Como suele ocurrir ante estos hechos, la prensa oficialista rápidamente consultó la opinión de Hebe de Bonafini y Estela Carlotto. Ambas, como era de esperar, repudiaron a Legrand, con estilos diferentes y contenidos similares. Sin embargo, durante esos años, ellas impulsaron o toleraron la utilización de la memoria histórica para resolver debates menores del presente. Bonafini fue la que organizó un juicio en la plaza pública por complicidad con la dictadura contra personas, como Magdalena Ruiz Guiñazú, que la habían denunciado. Luego, se abrazó con César Milani, el ex jefe del Ejército, quien sí estaba acusado de crímenes de lesa humanidad. El último 24 de marzo, hijos de desaparecidos de La Plata quemaron un muñeco que representaba ese abrazo. Bonafini pidió sanciones contra ello. En este contexto, donde el kirchnerismo ha desparramado la palabra dictadura para un lado y para el otro, su reacción frente a lo de Mirtha Legrand parece, como mínimo, un tanto absurda, lo que no quiere decir que la calificación de Legrand hacia Cristina fuera correcta. Durante muchos años, el kirchnerismo explicó que la política es eso, un territorio áspero, donde vale todo, y se puede decir cualquier cosa, y sostuvieron que quienes reaccionan frente a este tipo de insultos son timoratos, indignados de peluquería, y esas cosas. ¿Y ahora? ¿No es patético indignarse ante un insulto? En este contexto, resulta imposible obviar la última nota de Horacio Verbitsky en la que acusa a Mauricio Macri de ser abusador de niños, con una prueba disparatada. A su lado, Mirtha Legrand parece Heidi.

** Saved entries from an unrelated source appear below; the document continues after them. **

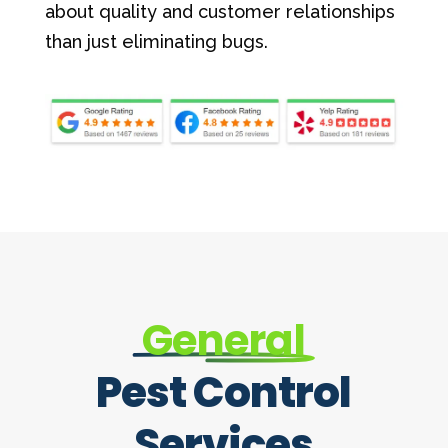
about quality and customer relationships
than just eliminating bugs.
General
Pest Control
Services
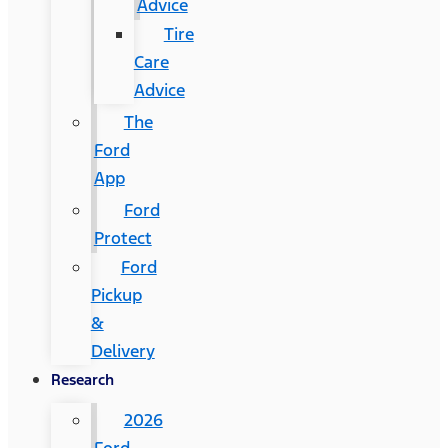
Advice
Tire
Care
Advice
The
Ford
App
Ford
Protect
Ford
Pickup
&
Delivery
Research
2026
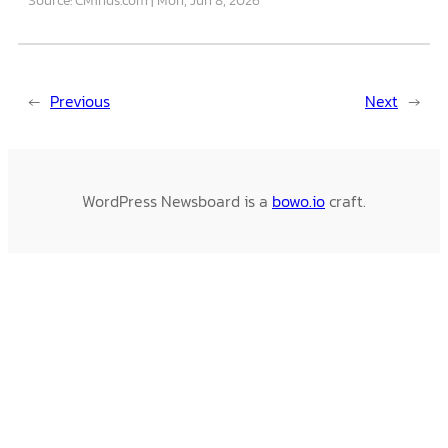
←
Previous
Next
→
WordPress Newsboard is a
bowo.io
craft.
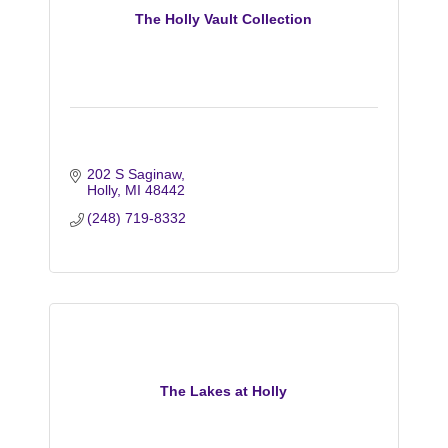
The Holly Vault Collection
202 S Saginaw
Holly
MI
48442
(248) 719-8332
The Lakes at Holly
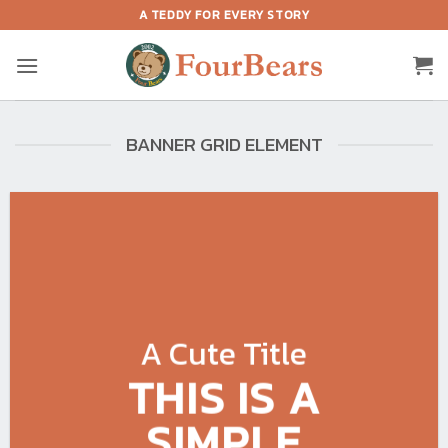
Skip
A TEDDY FOR EVERY STORY
to
content
BANNER GRID ELEMENT
A Cute Title
THIS IS A
SIMPLE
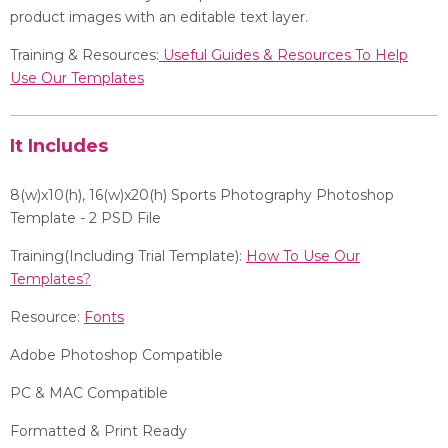
product images with an editable text layer.
Training & Resources:
Useful Guides & Resources To Help
Use Our Templates
It Includes
8(w)x10(h), 16
(w)x20(h)
Sports Photography Photoshop
Template - 2 PSD File
Training(Including Trial Template):
How To Use Our
Templates?
Resource:
Fonts
Adobe Photoshop Compatible
PC & MAC Compatible
Formatted & Print Ready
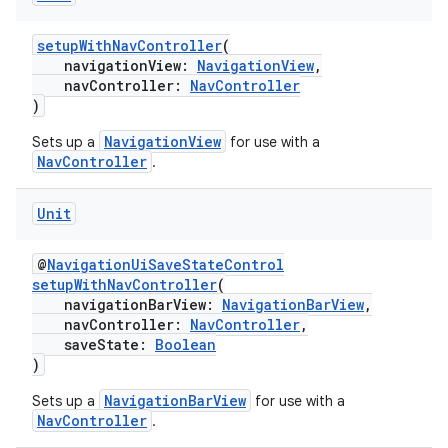
setupWithNavController
(
navigationView:
NavigationView
,
navController:
NavController
)
NavigationView
Sets up a
for use with a
NavController
.
Unit
@
NavigationUiSaveStateControl
setupWithNavController
(
navigationBarView:
NavigationBarView
,
navController:
NavController
,
saveState:
Boolean
)
NavigationBarView
Sets up a
for use with a
NavController
.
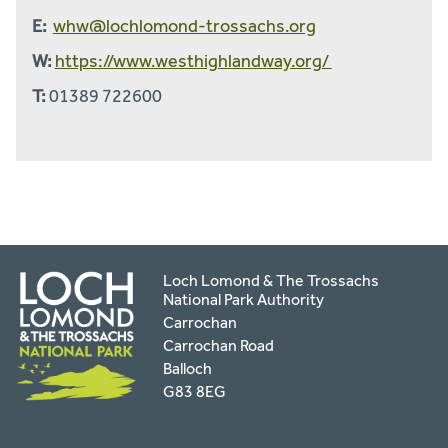
E:
whw@lochlomond-trossachs.org
W:
https://www.westhighlandway.org/
T:
01389 722600
Loch Lomond & The Trossachs
National Park Authority
Carrochan
Carrochan Road
Balloch
G83 8EG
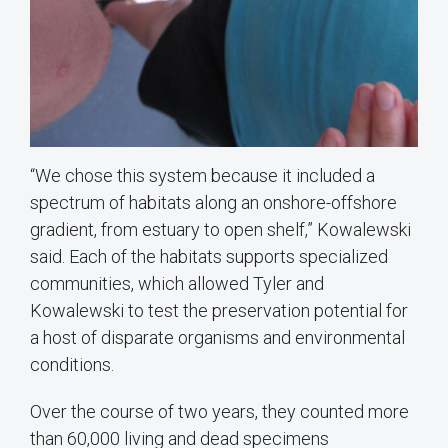
“We chose this system because it included a
spectrum of habitats along an onshore-offshore
gradient, from estuary to open shelf,” Kowalewski
said. Each of the habitats supports specialized
communities, which allowed Tyler and
Kowalewski to test the preservation potential for
a host of disparate organisms and environmental
conditions.
Over the course of two years, they counted more
than 60,000 living and dead specimens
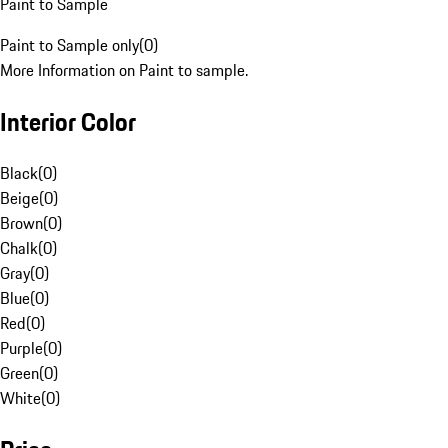
Paint to Sample
Paint to Sample only
(
0
)
More Information on Paint to sample.
Interior Color
Black
(
0
)
Beige
(
0
)
Brown
(
0
)
Chalk
(
0
)
Gray
(
0
)
Blue
(
0
)
Red
(
0
)
Purple
(
0
)
Green
(
0
)
White
(
0
)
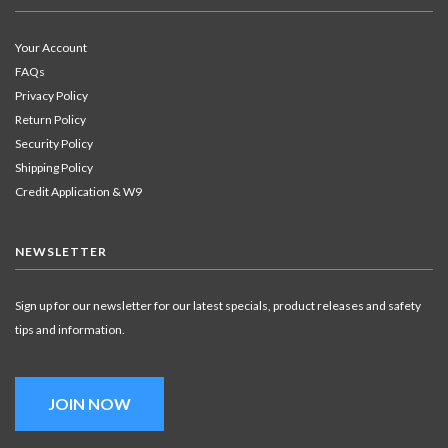
Your Account
FAQs
Privacy Policy
Return Policy
Security Policy
Shipping Policy
Credit Application & W9
NEWSLETTER
Sign up for our newsletter for our latest specials, product releases and safety
tips and information.
JOIN NOW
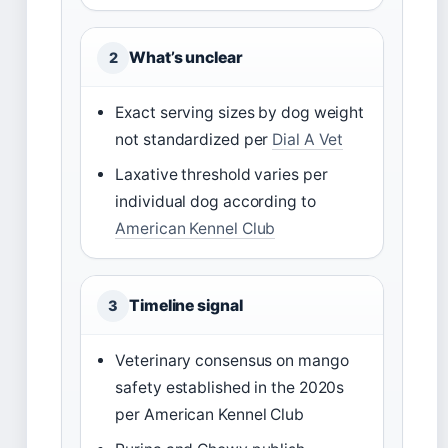
What’s unclear
2
Exact serving sizes by dog weight
not standardized per
Dial A Vet
Laxative threshold varies per
individual dog according to
American Kennel Club
Timeline signal
3
Veterinary consensus on mango
safety established in the 2020s
per American Kennel Club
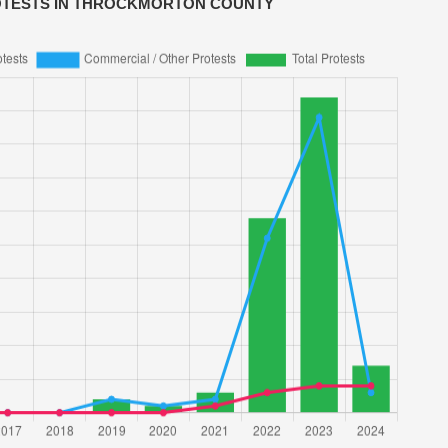
OTESTS IN THROCKMORTON COUNTY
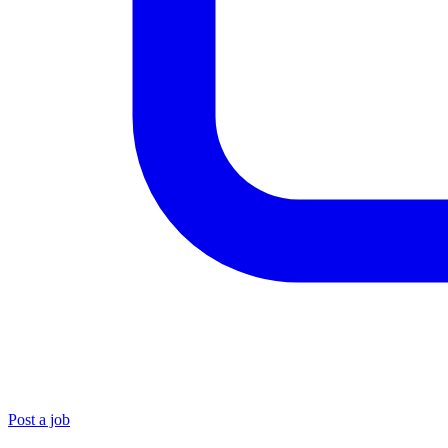
Post a job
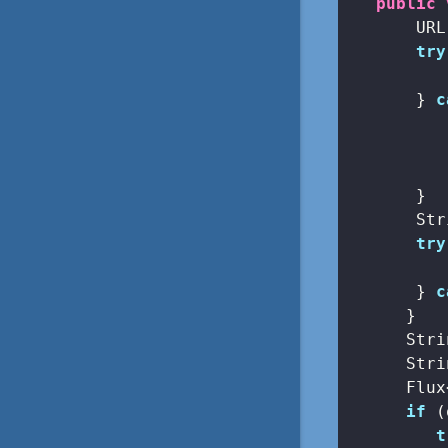
public
       URL
try
          
       } 
c
          
       }

       Str
try
          
       } 
c
      }

      Stri
      Stri
      Flux
if
 (
t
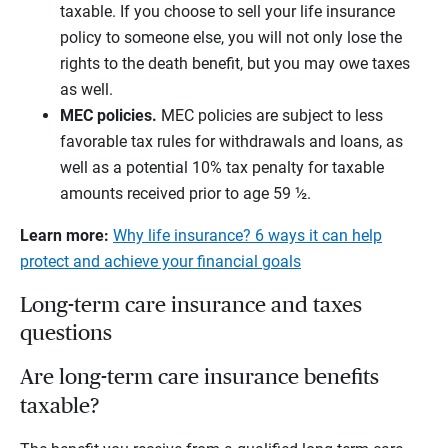
taxable. If you choose to sell your life insurance
policy to someone else, you will not only lose the
rights to the death benefit, but you may owe taxes
as well.
MEC policies.
MEC policies are subject to less
favorable tax rules for withdrawals and loans, as
well as a potential 10% tax penalty for taxable
amounts received prior to age 59 ½.
Learn more:
Why life insurance? 6 ways it can help
protect and achieve your financial goals
Long-term care insurance and taxes
questions
Are long-term care insurance benefits
taxable?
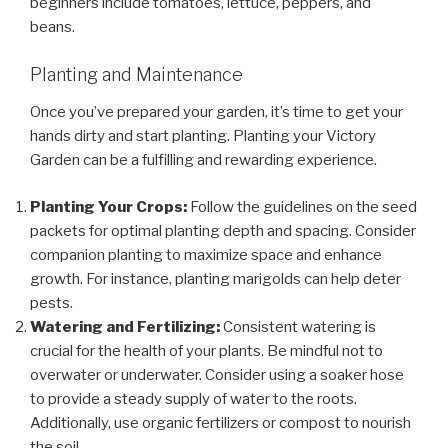
beginners include tomatoes, lettuce, peppers, and
beans.
Planting and Maintenance
Once you’ve prepared your garden, it’s time to get your
hands dirty and start planting. Planting your Victory
Garden can be a fulfilling and rewarding experience.
Planting Your Crops:
Follow the guidelines on the seed
packets for optimal planting depth and spacing. Consider
companion planting to maximize space and enhance
growth. For instance, planting marigolds can help deter
pests.
Watering and Fertilizing:
Consistent watering is
crucial for the health of your plants. Be mindful not to
overwater or underwater. Consider using a soaker hose
to provide a steady supply of water to the roots.
Additionally, use organic fertilizers or compost to nourish
the soil.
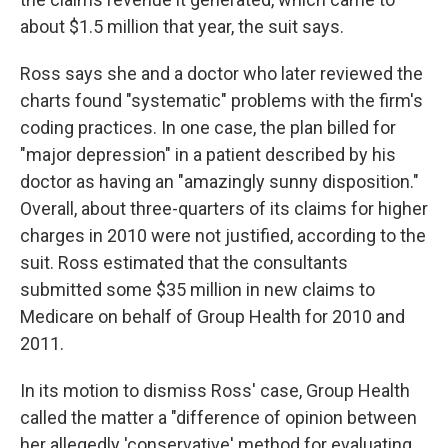
about $1.5 million that year, the suit says.
Ross says she and a doctor who later reviewed the
charts found "systematic" problems with the firm's
coding practices. In one case, the plan billed for
"major depression" in a patient described by his
doctor as having an "amazingly sunny disposition."
Overall, about three-quarters of its claims for higher
charges in 2010 were not justified, according to the
suit. Ross estimated that the consultants
submitted some $35 million in new claims to
Medicare on behalf of Group Health for 2010 and
2011.
In its motion to dismiss Ross' case, Group Health
called the matter a "difference of opinion between
her allegedly 'conservative' method for evaluating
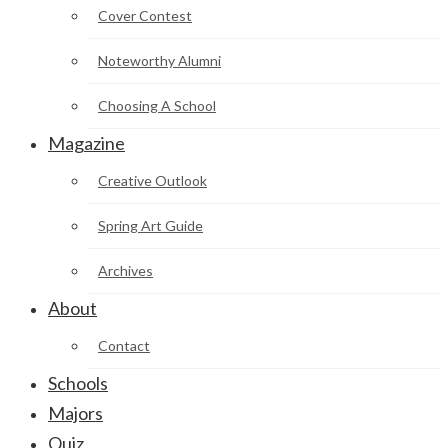
Cover Contest
Noteworthy Alumni
Choosing A School
Magazine
Creative Outlook
Spring Art Guide
Archives
About
Contact
Schools
Majors
Quiz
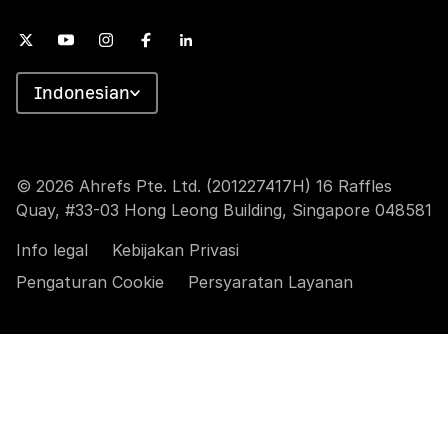
Indonesian
© 2026 Ahrefs Pte. Ltd. (201227417H) 16 Raffles
Quay, #33-03 Hong Leong Building, Singapore 048581
Info legal
Kebijakan Privasi
Pengaturan Cookie
Persyaratan Layanan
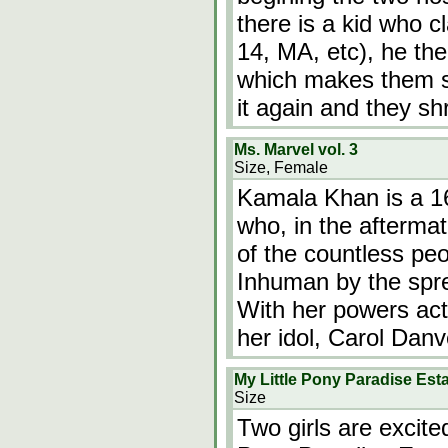
there is a kid who c
14, MA, etc), he th
which makes them shr
it again and they sh
Ms. Marvel vol. 3
Size, Female
Kamala Khan is a 16
who, in the aftermat
of the countless pe
Inhuman by the spre
With her powers act
her idol, Carol Dan
My Little Pony Paradise Es
Size
Two girls are excite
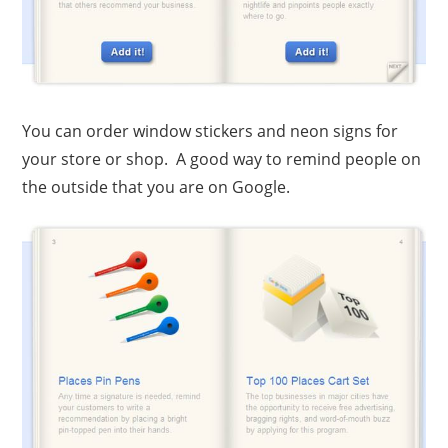
You can order window stickers and neon signs for
your store or shop. A good way to remind people on
the outside that you are on Google.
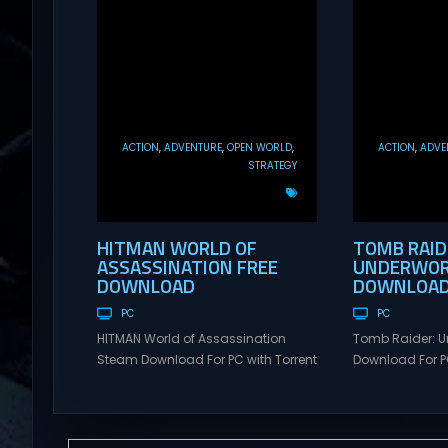
ACTION
ADVENTURE
OPEN WORLD
ACTION
ADVE
STRATEGY
HITMAN WORLD OF
TOMB RAID
ASSASSINATION FREE
UNDERWOR
DOWNLOAD
DOWNLOA
PC
PC
HITMAN World of Assassination
Tomb Raider: 
Steam Download For PC with Torrent
Download For PC
Links. Visit NexusGames for online
Visit NexusGame
multiplayer games and gameplay
multiplayer g
with latest updates full version –
with latest upda
Free Steam Games Giveaway.
Free Steam Ga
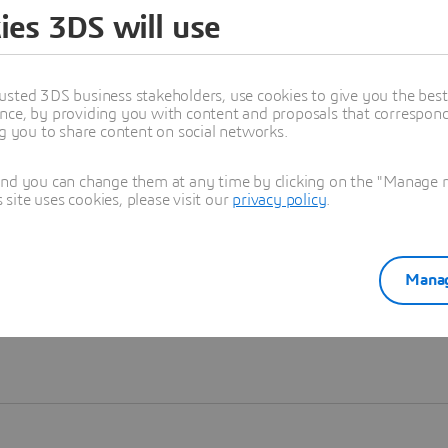
ies 3DS will use
Learn more
usted 3DS business stakeholders, use cookies to give you the bes
nce, by providing you with content and proposals that correspond 
ng you to share content on social networks.
and you can change them at any time by clicking on the "Manage my
ite uses cookies, please visit our
privacy policy
.
Manag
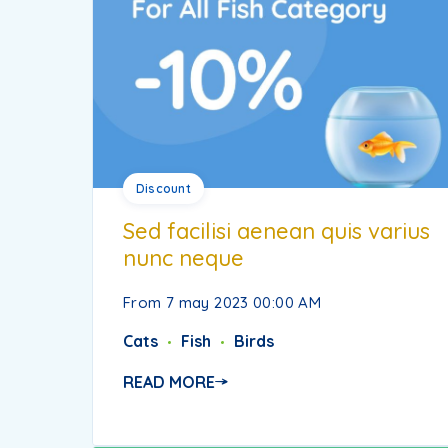
Discount
Sed facilisi aenean quis varius
nunc neque
From 7 may 2023 00:00 AM
Cats
Fish
Birds
READ MORE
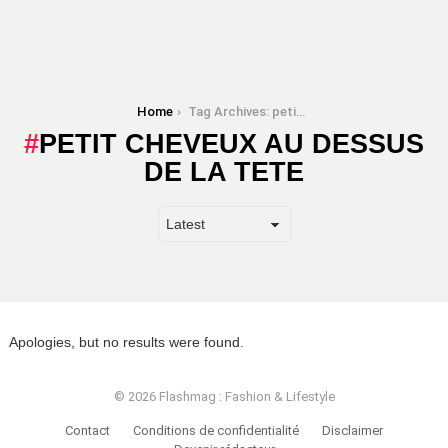
You are here:
Home
Tag Archives: petit cheveux au dessus de la tete
PETIT CHEVEUX AU DESSUS
DE LA TETE
Apologies, but no results were found.
© 2026 Flashmag : Fashion & Lifestyle
Contact
Conditions de confidentialité
Disclaimer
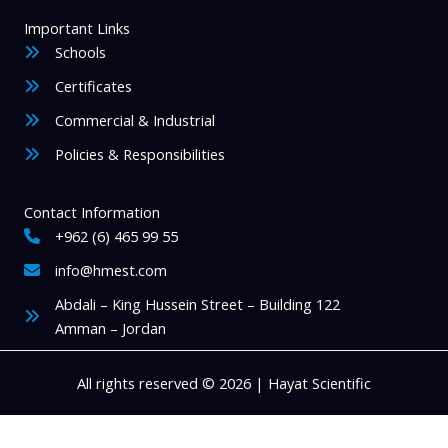
Important Links
Schools
Certificates
Commercial & Industrial
Policies & Responsibilities
Contact Information
+962 (6) 465 99 55
info@hmest.com
Abdali – King Hussein Street – Building 122
Amman – Jordan
All rights reserved © 2026 | Hayat Scientific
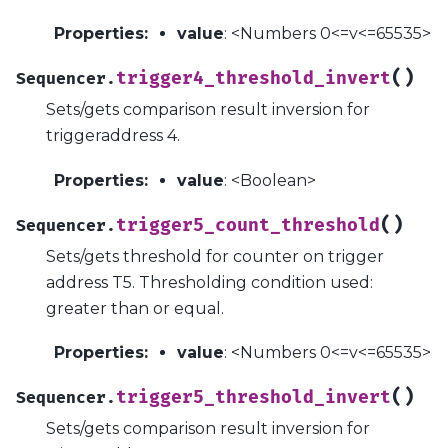
Properties
:
value
: <Numbers 0<=v<=65535>
(
)
trigger4_threshold_invert
Sequencer.
Sets/gets comparison result inversion for
triggeraddress 4.
Properties
:
value
: <Boolean>
(
)
trigger5_count_threshold
Sequencer.
Sets/gets threshold for counter on trigger
address T5. Thresholding condition used:
greater than or equal.
Properties
:
value
: <Numbers 0<=v<=65535>
(
)
trigger5_threshold_invert
Sequencer.
Sets/gets comparison result inversion for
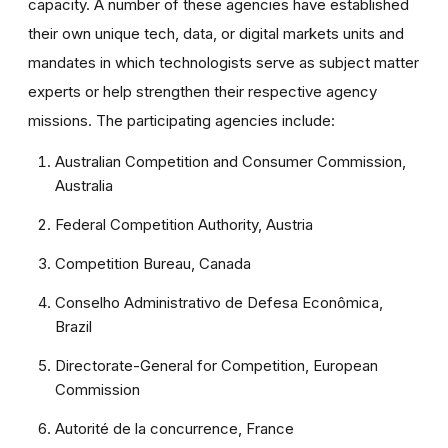
capacity. A number of these agencies have established
their own unique tech, data, or digital markets units and
mandates in which technologists serve as subject matter
experts or help strengthen their respective agency
missions. The participating agencies include:
Australian Competition and Consumer Commission,
Australia
Federal Competition Authority, Austria
Competition Bureau, Canada
Conselho Administrativo de Defesa Econômica,
Brazil
Directorate-General for Competition, European
Commission
Autorité de la concurrence, France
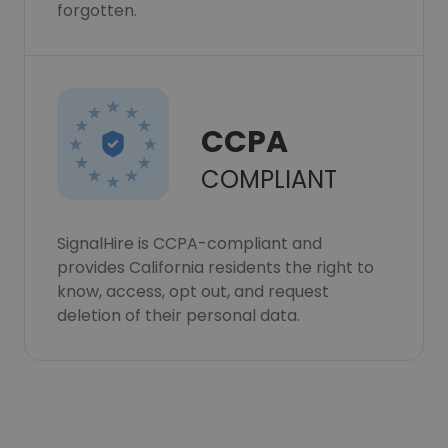
forgotten.
CCPA
COMPLIANT
SignalHire is CCPA-compliant and
provides California residents the right to
know, access, opt out, and request
deletion of their personal data.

El régimen de gobierno actual, por suerte, es democrático. Quienes vivimos la dictadura sabemos notar la diferencia entre esto y aquello. Cualquier discusión sobre los métodos kirchneristas su prepotencia, su corrupción, su intento de dominar la prensa y la justicia no incluye, al menos dentro de lo que la razón permite, calificar a Cristina como una dictadora o como una nazi, que también se ha hecho.
Estas exageraciones son parte de una enfermedad que se instaló en el país en los últimos años, y que se va atenuando a medida que se acerca el 10 de diciembre. El derecho a insultar es de todos o de nadie. Quizá sea preferible lo segundo, pero ya nadie puede evitar lo primero.